» Task to carry out
Within the material below, transcribe exactly the lines from the one holding "31: (739, 382, 5.21)" through the one holding "41: (340, 431, 3.26)", keeping both ends and skipping the rest.

» Provided information

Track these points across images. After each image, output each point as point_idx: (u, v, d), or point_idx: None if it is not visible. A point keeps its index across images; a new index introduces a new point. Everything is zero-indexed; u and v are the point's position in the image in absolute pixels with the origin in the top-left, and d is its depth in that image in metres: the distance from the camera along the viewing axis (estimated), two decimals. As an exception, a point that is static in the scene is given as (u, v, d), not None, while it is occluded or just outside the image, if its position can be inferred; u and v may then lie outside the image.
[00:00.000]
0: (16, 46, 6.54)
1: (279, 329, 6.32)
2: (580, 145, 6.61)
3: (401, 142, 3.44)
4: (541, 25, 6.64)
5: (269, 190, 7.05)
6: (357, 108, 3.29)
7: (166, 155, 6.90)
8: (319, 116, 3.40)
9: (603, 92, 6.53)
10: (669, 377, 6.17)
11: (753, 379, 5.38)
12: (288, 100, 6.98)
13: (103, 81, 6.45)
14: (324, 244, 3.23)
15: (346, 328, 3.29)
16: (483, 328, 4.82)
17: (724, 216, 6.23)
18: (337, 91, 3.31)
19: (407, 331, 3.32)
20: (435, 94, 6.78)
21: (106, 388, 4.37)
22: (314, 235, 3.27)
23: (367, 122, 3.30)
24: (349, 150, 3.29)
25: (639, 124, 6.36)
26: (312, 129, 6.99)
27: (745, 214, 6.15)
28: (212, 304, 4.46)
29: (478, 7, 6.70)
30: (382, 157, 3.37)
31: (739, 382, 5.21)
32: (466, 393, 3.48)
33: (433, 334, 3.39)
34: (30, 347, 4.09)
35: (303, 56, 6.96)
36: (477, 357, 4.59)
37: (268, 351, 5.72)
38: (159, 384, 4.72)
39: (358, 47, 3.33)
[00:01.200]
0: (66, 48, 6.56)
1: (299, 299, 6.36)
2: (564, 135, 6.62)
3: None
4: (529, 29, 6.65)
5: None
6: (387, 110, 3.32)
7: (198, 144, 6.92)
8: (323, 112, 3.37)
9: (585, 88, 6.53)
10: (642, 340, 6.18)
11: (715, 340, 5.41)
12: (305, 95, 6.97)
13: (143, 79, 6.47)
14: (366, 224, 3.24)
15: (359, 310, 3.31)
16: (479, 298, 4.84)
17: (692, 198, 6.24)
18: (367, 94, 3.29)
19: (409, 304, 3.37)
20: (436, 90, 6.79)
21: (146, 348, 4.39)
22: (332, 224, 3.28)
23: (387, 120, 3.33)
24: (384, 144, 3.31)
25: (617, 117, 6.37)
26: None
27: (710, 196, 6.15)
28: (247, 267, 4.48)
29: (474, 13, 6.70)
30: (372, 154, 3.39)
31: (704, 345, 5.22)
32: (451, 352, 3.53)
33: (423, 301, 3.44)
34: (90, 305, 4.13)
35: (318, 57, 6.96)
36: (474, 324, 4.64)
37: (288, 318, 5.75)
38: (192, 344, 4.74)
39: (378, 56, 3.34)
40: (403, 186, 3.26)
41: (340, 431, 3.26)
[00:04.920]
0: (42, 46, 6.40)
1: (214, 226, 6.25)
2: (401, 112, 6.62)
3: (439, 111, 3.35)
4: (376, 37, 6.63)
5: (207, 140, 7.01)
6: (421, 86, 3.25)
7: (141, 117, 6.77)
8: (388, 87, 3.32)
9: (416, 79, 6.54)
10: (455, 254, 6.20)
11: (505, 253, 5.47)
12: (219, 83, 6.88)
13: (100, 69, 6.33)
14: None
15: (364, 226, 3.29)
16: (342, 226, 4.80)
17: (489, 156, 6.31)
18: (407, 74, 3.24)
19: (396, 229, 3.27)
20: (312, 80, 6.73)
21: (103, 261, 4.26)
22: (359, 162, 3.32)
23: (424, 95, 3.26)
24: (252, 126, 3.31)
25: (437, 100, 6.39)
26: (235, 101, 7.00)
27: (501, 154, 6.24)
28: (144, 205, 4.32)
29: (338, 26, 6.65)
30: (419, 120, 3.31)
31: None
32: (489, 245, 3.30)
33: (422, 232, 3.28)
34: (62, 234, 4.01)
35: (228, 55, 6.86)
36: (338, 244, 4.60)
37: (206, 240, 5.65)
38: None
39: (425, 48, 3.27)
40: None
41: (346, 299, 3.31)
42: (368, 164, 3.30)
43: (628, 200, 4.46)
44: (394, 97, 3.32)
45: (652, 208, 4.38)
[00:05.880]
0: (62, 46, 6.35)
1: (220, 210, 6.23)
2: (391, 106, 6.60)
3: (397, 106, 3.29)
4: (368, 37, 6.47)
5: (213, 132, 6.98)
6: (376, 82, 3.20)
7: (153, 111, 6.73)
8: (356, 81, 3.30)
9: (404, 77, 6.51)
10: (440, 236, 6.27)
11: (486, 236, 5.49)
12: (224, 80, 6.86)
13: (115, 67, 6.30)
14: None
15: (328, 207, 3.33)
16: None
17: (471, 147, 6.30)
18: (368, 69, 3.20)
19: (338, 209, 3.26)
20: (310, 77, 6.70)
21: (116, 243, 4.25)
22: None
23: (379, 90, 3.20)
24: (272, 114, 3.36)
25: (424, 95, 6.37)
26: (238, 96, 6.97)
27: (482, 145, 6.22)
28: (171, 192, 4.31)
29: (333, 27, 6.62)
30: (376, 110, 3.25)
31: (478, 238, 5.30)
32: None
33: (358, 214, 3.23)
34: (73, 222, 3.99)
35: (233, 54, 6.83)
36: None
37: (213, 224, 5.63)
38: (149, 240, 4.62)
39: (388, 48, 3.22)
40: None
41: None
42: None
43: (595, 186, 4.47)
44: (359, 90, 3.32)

---

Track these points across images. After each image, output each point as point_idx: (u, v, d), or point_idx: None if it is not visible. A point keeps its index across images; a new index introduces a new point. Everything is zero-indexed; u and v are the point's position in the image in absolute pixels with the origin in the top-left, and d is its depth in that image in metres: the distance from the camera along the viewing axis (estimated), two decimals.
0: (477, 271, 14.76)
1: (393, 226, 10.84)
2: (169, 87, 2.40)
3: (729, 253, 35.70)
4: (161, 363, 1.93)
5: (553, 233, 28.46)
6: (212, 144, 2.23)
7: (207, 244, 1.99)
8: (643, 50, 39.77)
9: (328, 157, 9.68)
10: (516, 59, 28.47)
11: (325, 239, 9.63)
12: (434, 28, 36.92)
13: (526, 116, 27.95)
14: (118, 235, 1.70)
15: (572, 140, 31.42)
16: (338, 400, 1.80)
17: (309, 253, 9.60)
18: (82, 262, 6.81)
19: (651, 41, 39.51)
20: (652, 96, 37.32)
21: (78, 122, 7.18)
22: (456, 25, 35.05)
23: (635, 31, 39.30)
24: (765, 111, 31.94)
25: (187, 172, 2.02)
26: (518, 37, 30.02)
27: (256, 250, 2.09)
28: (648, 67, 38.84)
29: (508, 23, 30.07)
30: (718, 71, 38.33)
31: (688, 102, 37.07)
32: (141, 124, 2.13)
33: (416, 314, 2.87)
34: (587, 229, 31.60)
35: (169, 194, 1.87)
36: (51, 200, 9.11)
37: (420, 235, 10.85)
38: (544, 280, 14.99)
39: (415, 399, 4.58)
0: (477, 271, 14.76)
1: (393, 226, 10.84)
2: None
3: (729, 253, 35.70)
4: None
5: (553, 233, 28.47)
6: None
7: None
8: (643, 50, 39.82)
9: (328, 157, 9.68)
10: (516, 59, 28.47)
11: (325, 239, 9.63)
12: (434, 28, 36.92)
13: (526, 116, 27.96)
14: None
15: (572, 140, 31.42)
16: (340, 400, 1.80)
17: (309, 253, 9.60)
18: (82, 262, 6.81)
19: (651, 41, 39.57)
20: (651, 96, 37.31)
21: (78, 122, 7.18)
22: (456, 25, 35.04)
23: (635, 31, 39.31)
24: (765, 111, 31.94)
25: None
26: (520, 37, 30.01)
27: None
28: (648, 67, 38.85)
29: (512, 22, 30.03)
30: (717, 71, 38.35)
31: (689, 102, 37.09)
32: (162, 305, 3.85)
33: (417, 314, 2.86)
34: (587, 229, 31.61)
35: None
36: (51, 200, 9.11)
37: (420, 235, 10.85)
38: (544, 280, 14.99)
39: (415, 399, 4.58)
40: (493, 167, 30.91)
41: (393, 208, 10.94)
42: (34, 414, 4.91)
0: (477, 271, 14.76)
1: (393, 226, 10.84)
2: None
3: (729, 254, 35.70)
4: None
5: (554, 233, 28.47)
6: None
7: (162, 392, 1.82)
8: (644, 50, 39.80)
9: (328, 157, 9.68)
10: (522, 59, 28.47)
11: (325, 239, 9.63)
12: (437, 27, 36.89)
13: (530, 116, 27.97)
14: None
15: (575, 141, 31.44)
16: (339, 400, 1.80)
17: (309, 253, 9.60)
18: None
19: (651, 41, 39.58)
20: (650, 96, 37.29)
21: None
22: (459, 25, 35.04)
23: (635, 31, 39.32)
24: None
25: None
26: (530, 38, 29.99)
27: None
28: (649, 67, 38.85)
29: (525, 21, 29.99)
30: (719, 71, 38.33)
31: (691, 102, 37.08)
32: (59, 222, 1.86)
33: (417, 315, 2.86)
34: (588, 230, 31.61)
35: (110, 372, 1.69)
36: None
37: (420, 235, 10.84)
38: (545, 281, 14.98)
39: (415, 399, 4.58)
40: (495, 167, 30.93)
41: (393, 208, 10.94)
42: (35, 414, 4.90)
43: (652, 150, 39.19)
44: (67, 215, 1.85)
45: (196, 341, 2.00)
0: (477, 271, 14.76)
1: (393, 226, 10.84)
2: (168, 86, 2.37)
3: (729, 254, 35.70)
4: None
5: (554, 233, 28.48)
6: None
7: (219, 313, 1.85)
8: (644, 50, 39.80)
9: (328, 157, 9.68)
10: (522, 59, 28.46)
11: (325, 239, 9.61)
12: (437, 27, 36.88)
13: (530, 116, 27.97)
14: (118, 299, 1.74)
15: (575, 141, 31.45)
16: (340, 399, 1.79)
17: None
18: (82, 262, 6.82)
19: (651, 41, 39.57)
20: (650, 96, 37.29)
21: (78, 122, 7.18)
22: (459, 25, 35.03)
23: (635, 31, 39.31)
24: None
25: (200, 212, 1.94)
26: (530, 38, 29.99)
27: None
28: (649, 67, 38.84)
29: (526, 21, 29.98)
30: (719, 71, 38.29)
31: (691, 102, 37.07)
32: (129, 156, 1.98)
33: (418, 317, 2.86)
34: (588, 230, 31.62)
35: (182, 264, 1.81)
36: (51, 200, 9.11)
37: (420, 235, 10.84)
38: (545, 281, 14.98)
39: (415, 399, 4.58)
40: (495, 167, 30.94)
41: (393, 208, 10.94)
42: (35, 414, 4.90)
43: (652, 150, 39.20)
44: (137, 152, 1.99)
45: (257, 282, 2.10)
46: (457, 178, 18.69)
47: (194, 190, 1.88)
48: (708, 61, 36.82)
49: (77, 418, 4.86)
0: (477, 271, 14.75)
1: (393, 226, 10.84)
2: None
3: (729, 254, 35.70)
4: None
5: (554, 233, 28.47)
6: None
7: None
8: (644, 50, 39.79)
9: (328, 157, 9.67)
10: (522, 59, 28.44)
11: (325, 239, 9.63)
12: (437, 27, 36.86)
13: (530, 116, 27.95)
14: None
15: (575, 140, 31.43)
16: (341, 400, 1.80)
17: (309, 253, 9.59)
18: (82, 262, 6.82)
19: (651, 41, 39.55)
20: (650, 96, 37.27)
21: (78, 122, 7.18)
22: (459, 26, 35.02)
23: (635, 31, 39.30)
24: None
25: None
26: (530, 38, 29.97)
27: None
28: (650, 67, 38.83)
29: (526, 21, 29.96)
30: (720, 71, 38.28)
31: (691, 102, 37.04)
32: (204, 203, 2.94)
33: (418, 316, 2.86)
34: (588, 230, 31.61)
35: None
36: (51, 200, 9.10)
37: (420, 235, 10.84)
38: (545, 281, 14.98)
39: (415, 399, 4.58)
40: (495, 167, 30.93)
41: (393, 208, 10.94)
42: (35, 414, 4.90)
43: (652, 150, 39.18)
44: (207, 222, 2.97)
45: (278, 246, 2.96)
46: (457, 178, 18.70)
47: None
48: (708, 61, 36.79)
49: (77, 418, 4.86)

--

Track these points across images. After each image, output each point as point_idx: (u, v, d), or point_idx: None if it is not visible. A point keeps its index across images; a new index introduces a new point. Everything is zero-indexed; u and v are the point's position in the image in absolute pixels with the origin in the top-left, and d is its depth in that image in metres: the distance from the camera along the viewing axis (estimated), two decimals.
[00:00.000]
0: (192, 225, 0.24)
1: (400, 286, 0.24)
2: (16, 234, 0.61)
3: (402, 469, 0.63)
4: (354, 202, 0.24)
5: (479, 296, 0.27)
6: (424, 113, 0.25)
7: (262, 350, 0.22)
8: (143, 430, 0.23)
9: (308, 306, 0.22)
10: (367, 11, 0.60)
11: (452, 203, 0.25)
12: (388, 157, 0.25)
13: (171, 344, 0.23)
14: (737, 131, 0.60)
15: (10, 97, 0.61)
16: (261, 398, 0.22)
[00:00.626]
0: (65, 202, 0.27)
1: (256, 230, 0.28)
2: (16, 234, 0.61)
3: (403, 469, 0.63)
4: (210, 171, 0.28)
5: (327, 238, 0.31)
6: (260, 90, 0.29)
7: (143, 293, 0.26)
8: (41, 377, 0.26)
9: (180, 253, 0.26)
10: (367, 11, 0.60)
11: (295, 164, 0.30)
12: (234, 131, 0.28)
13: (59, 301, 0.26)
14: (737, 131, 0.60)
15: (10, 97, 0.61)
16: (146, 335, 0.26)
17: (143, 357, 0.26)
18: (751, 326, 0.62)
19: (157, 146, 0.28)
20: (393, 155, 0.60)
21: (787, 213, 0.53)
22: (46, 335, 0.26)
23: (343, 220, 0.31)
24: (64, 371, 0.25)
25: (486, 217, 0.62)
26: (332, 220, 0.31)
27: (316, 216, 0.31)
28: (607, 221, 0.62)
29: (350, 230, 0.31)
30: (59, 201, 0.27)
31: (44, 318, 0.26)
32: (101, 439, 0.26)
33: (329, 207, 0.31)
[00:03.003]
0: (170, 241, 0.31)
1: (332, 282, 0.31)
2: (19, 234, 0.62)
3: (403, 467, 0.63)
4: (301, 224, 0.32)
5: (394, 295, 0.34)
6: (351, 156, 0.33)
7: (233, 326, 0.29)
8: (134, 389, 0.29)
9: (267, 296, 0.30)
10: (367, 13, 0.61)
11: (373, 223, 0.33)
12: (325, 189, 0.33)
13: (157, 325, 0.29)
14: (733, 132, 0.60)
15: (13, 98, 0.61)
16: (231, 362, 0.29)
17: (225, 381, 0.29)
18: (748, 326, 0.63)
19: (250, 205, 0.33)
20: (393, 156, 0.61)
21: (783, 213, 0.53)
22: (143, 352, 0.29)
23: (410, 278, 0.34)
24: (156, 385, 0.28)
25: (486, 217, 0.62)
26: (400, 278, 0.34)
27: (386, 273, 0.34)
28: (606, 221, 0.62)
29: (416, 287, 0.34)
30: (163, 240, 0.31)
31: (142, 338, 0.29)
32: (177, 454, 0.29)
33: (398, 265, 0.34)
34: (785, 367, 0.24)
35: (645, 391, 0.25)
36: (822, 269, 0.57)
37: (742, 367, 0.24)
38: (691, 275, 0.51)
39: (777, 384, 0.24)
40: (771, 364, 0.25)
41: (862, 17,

» Task response
31: (739, 382, 5.21)
32: (466, 393, 3.48)
33: (433, 334, 3.39)
34: (30, 347, 4.09)
35: (303, 56, 6.96)
36: (477, 357, 4.59)
37: (268, 351, 5.72)
38: (159, 384, 4.72)
39: (358, 47, 3.33)
[00:01.200]
0: (66, 48, 6.56)
1: (299, 299, 6.36)
2: (564, 135, 6.62)
3: None
4: (529, 29, 6.65)
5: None
6: (387, 110, 3.32)
7: (198, 144, 6.92)
8: (323, 112, 3.37)
9: (585, 88, 6.53)
10: (642, 340, 6.18)
11: (715, 340, 5.41)
12: (305, 95, 6.97)
13: (143, 79, 6.47)
14: (366, 224, 3.24)
15: (359, 310, 3.31)
16: (479, 298, 4.84)
17: (692, 198, 6.24)
18: (367, 94, 3.29)
19: (409, 304, 3.37)
20: (436, 90, 6.79)
21: (146, 348, 4.39)
22: (332, 224, 3.28)
23: (387, 120, 3.33)
24: (384, 144, 3.31)
25: (617, 117, 6.37)
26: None
27: (710, 196, 6.15)
28: (247, 267, 4.48)
29: (474, 13, 6.70)
30: (372, 154, 3.39)
31: (704, 345, 5.22)
32: (451, 352, 3.53)
33: (423, 301, 3.44)
34: (90, 305, 4.13)
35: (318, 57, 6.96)
36: (474, 324, 4.64)
37: (288, 318, 5.75)
38: (192, 344, 4.74)
39: (378, 56, 3.34)
40: (403, 186, 3.26)
41: (340, 431, 3.26)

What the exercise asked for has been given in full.